Dans le même numéro

Pour une écologie des relations entre vivants

mars/avril 2017

#Divers

La cause animale fait désormais partie du paysage intellectuel et médiatique. Nombre de livres ou d’articles lui sont consacrés. Le mouvement L214 qui lutte contre les procédés d’abattage, le développement de comportements végans refusant tout produit provenant des animaux, les crises agricoles successives liées à l’élevage industriel : « nos amies les bêtes » reviennent sur le devant de la scène.

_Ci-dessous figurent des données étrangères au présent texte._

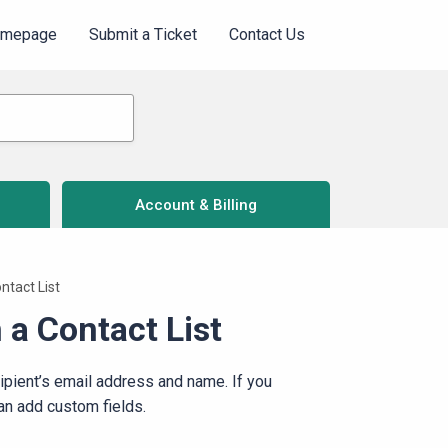
omepage
Submit a Ticket
Contact Us
Account & Billing
ntact List
 a Contact List
cipient’s email address and name. If you
can add custom fields.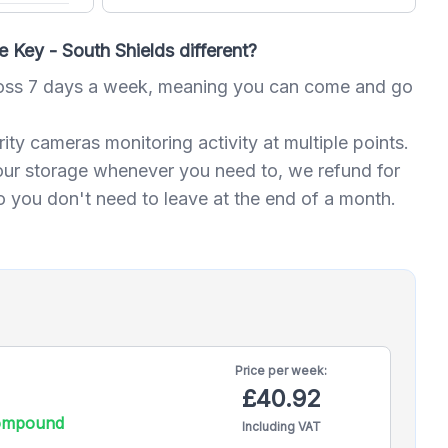
Key - South Shields different?
oss 7 days a week, meaning you can come and go
ty cameras monitoring activity at multiple points.
our storage whenever you need to, we refund for
 you don't need to leave at the end of a month.
Price per
week:
£40.92
compound
Including VAT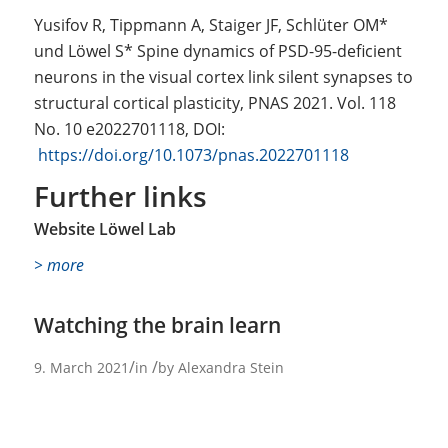
Yusifov R, Tippmann A, Staiger JF, Schlüter OM*
und Löwel S* Spine dynamics of PSD-95-deficient
neurons in the visual cortex link silent synapses to
structural cortical plasticity, PNAS 2021. Vol. 118
No. 10 e2022701118, DOI:
https://doi.org/10.1073/pnas.2022701118
Further links
Website Löwel Lab
> more
Watching the brain learn
/
/
9. March 2021
in
by
Alexandra Stein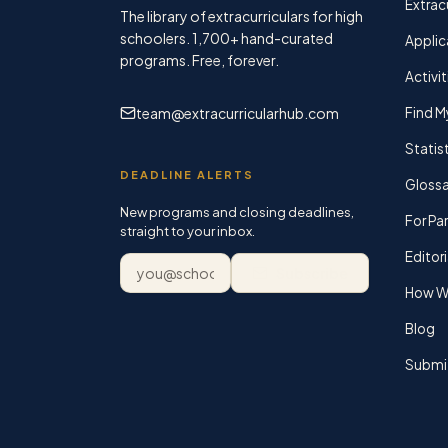
Extracu
The library of extracurriculars for high
schoolers.
1,700+
hand-curated
Applic
programs. Free, forever.
Activit
team@extracurricularhub.com
Find M
Statis
DEADLINE ALERTS
Glossa
New programs and closing deadlines,
For Pa
straight to your inbox.
Editori
Email address
Subscribe
How We
Blog
Submi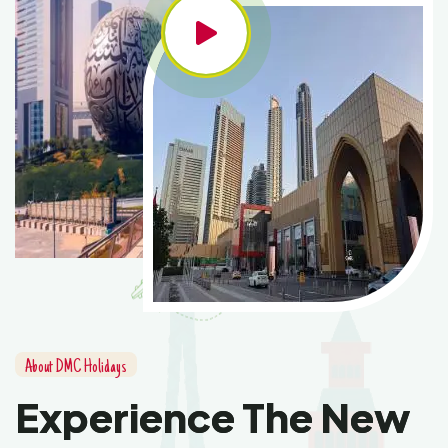
About DMC Holidays
Experience The New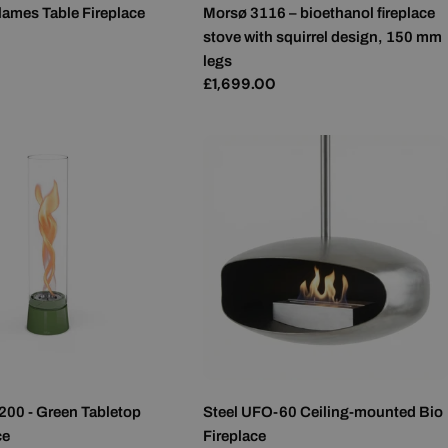
lames Table Fireplace
Morsø 3116 – bioethanol fireplace
MALTESE
stove with squirrel design, 150 mm
NORWEGIAN
legs
Regular
£1,699.00
POLISH
price
PORTUGUESE
ROMANIAN
RUSSIAN
SERBIAN
SLOVAK
SLOVENIAN
SPANISH
SWEDISH
TURKISH
200 - Green Tabletop
Steel UFO-60 Ceiling-mounted Bio
UKRAINIAN
ce
Fireplace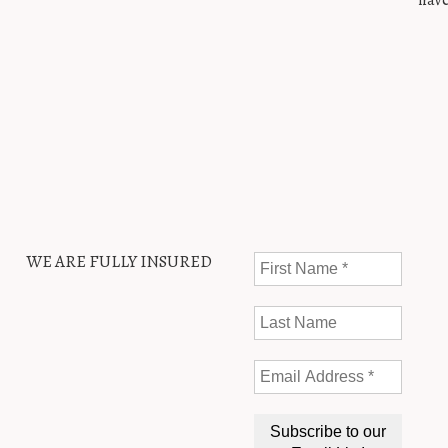
have
WE ARE FULLY INSURED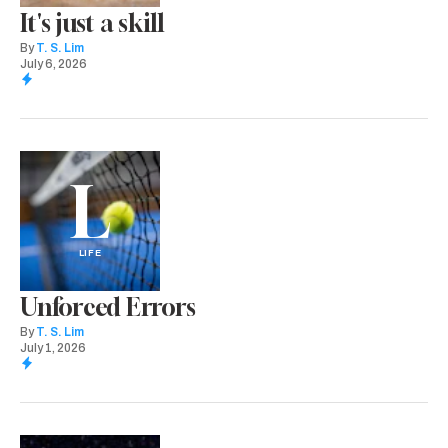
It's just a skill
By
T. S. Lim
July 6, 2026
L
LIFE
Unforced Errors
By
T. S. Lim
July 1, 2026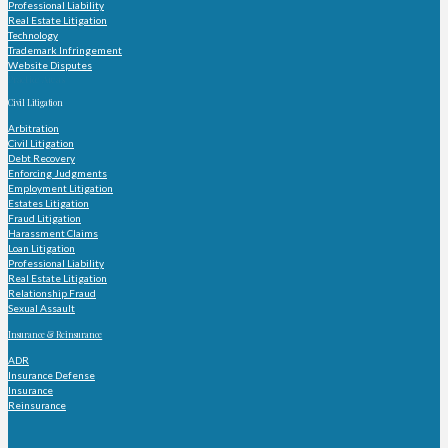
Professional Liability
Real Estate Litigation
Technology
Trademark Infringement
Website Disputes
Practice Areas
Civil Litigation
Arbitration
Civil Litigation
Debt Recovery
Enforcing Judgments
Employment Litigation
Estates Litigation
Fraud Litigation
Harassment Claims
Loan Litigation
Professional Liability
Real Estate Litigation
Relationship Fraud
Sexual Assault
Insurance & Reinsurance
ADR
Insurance Defense
Insurance
Reinsurance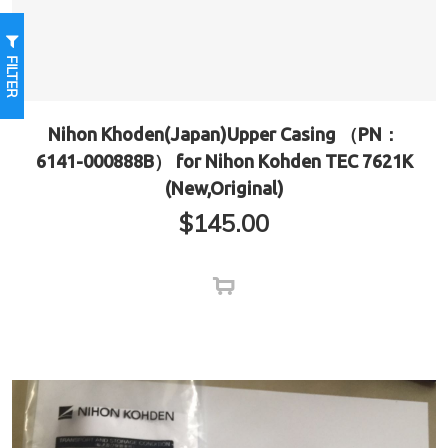
FILTER
Nihon Khoden(Japan)Upper Casing （PN：
6141-000888B） for Nihon Kohden TEC 7621K
(New,Original)
$
145.00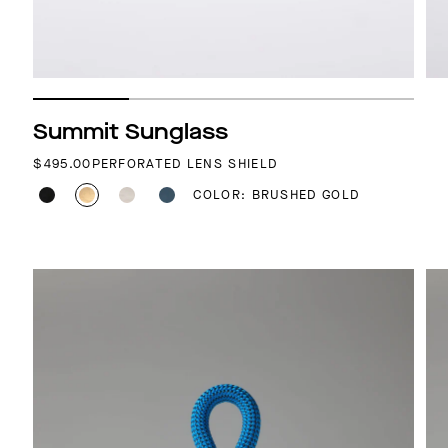
Summit Sunglass
REGULAR PRICE
$495.00
PERFORATED LENS SHIELD
COLOR: BRUSHED GOLD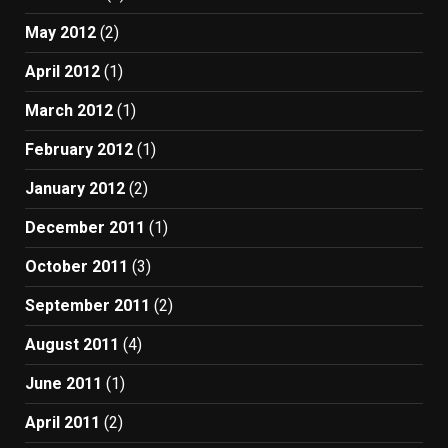
May 2012
(2)
April 2012
(1)
March 2012
(1)
February 2012
(1)
January 2012
(2)
December 2011
(1)
October 2011
(3)
September 2011
(2)
August 2011
(4)
June 2011
(1)
April 2011
(2)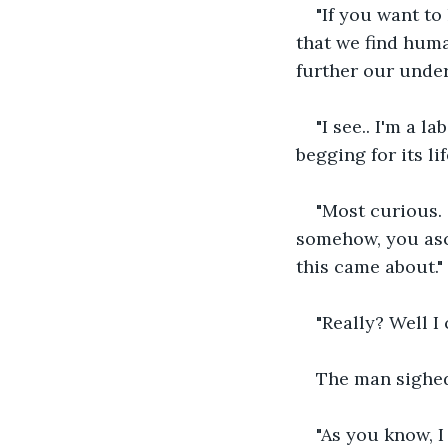
"If you want to
that we find huma
further our under
"I see.. I'm a l
begging for its lif
"Most curious.
somehow, you asc
this came about."
"Really? Well I 
The man sighed
"As you know, I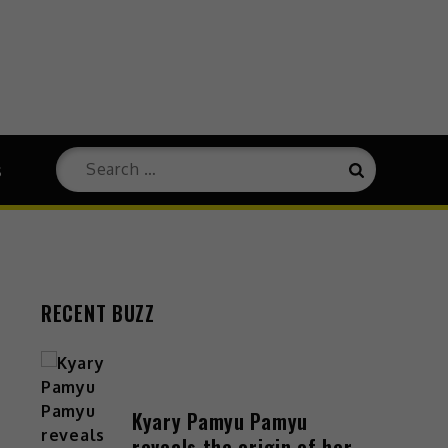
s
RECENT BUZZ
Kyary Pamyu Pamyu
reveals the origin of her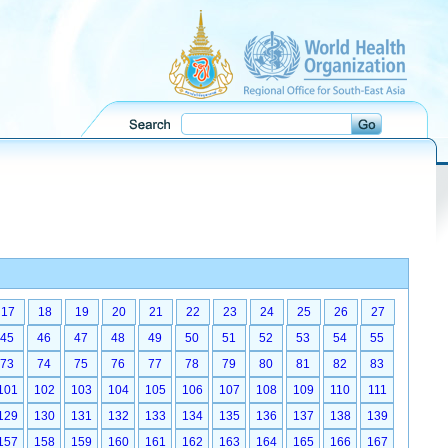
17
18
19
20
21
22
23
24
25
26
27
45
46
47
48
49
50
51
52
53
54
55
73
74
75
76
77
78
79
80
81
82
83
101
102
103
104
105
106
107
108
109
110
111
129
130
131
132
133
134
135
136
137
138
139
157
158
159
160
161
162
163
164
165
166
167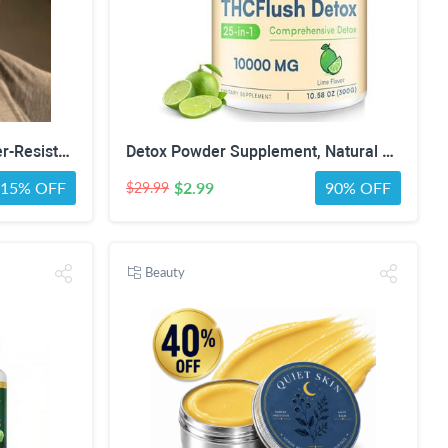
5 Anti-Microbial, 3-Ply, Water-Resistant Face Masks - Assorted Colors, White, Black or Gray
Detox Powder Supplement, Natural Herbal Formula, 30 Servings, Lime Flavor | Natural Herbal Formula for Liver, Kidney & Digestion
15% OFF
$2.99
90% OFF
$29.99
Beauty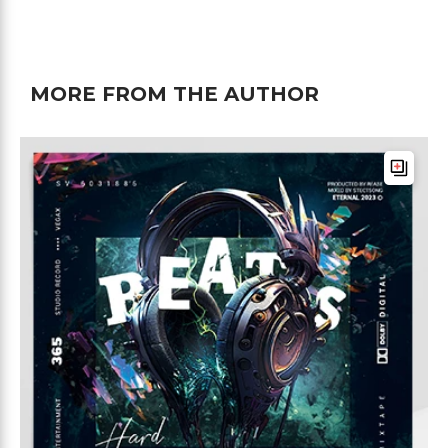
MORE FROM THE AUTHOR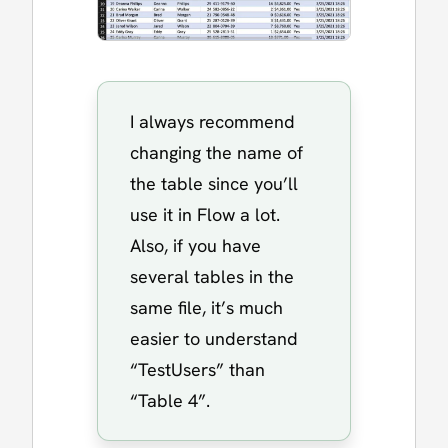
I always recommend
changing the name of
the table since you’ll
use it in Flow a lot.
Also, if you have
several tables in the
same file, it’s much
easier to understand
“TestUsers” than
“Table 4”.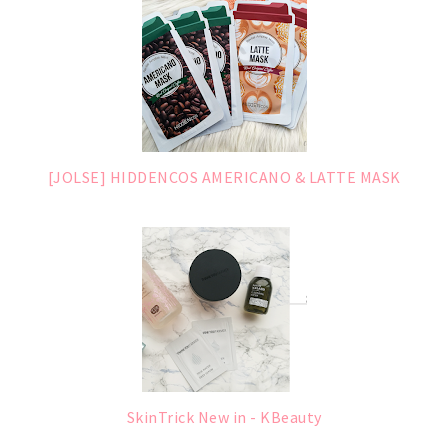
[JOLSE] HIDDENCOS AMERICANO & LATTE MASK
SkinTrick New in - KBeauty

On aurait tort de considérer ce phénomène avec le mépris du mangeur de viande. Depuis la loi de 1976 reconnaissant les animaux comme des êtres sensibles, renforcée par celle d’août 2015 sur la reconquête de la biodiversité, des progrès ont été faits, comme l’interdiction du trafic d’animaux exotiques ou la pénalisation des mauvais traitements. Sans parler de ceux qui se voilent la face par intérêt ou de ceux qui adoptent une posture ironique, deux camps s’opposent. Les uns prônent l’arrêt total de la consommation de viande et de ses dérivés, au nom du respect de l’animal, quand d’autres cherchent une voie éthique dans notre rapport au monde animal et végétal.